L’endométriose n’est plus un tabou. On sait aujourd’hui qu’il s’agit d’une maladie utérine compliquée, touchant une femme sur dix, souvent accompagnée d’atroces douleurs qui accablent le quotidien. Le sujet n’est plus murmuré à voix basse ou questionné d’un air perplexe, tel qu’il l’était dans les années 60, lorsque la phrase «Mais c’est normal d’avoir mal, Madame!» était aussi répandue que les chemisiers à pois. 

Cette époque, Doris Frankenberger l’a vécue. Elle me l’a racontée sans euphémisme, autour d’un thé brûlant, sur la banquette boisée d’un petit café de la région lausannoise. Pétillante et positive, cette courageuse Vaudoise de 71 ans avait accepté de témoigner, après avoir découvert la newsletter Blick du 22 mars dernier, dont le thème du jour était l’endométriose: «Cette maladie est dévastatrice et heureusement qu'aujourd'hui le monde médical en parle, m’avait-elle confié par mail.

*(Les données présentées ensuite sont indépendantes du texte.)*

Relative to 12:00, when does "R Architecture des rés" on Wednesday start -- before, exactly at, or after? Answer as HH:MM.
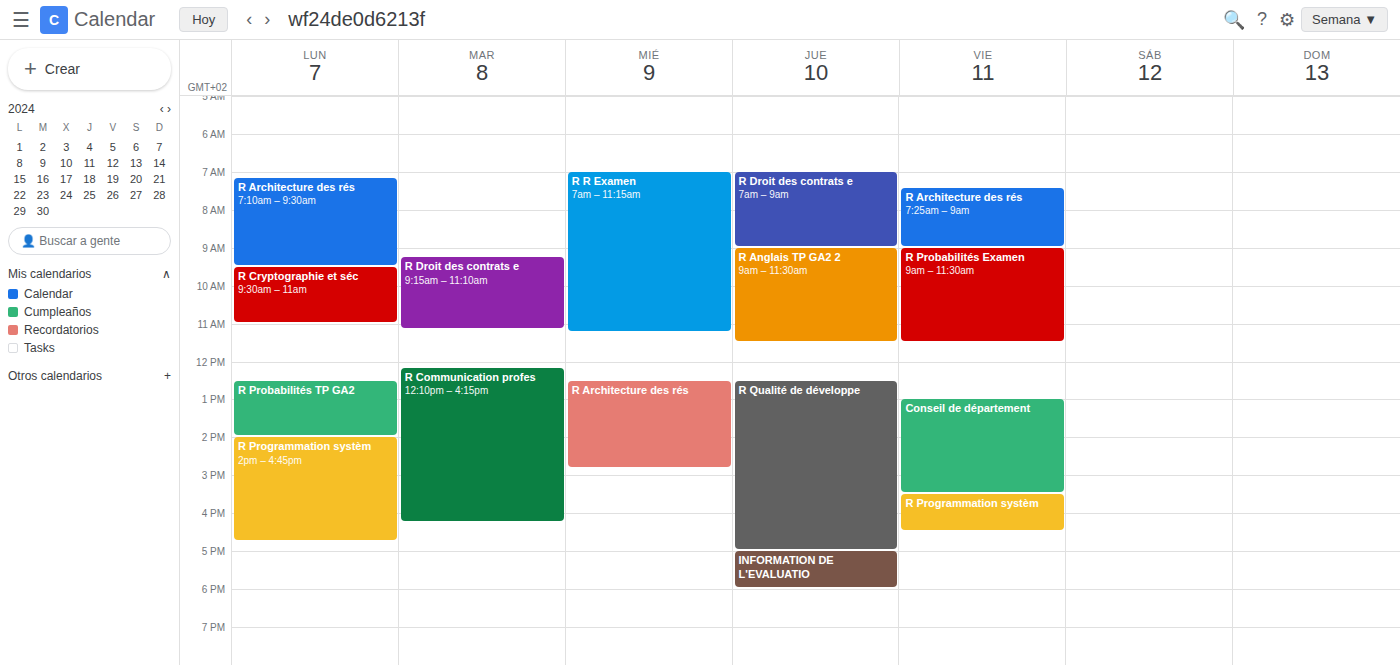
12:30 -- after 12:00, 30 minutes below the 12:00 line.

Mais il aura quand même fallu de nombreuses années pour qu'elle soit mise au grand jour et que le public en prenne connaissance!»

Quelques semaines plus tard, nous nous retrouvons pour l’interview et je réalise immédiatement que Doris va bien. S’il fallait employer le champ lexical de la bataille, on pourrait dire qu’elle a gagné. L’endométriose est vaincue: la douleur n’est plus qu’un lointain souvenir qu’elle relate avec la précision caractéristique des moments qui ont marqué l’existence. Néanmoins, avant d’atteindre cette paix intérieure, cette liberté retrouvée, le chemin a été long et tortueux. 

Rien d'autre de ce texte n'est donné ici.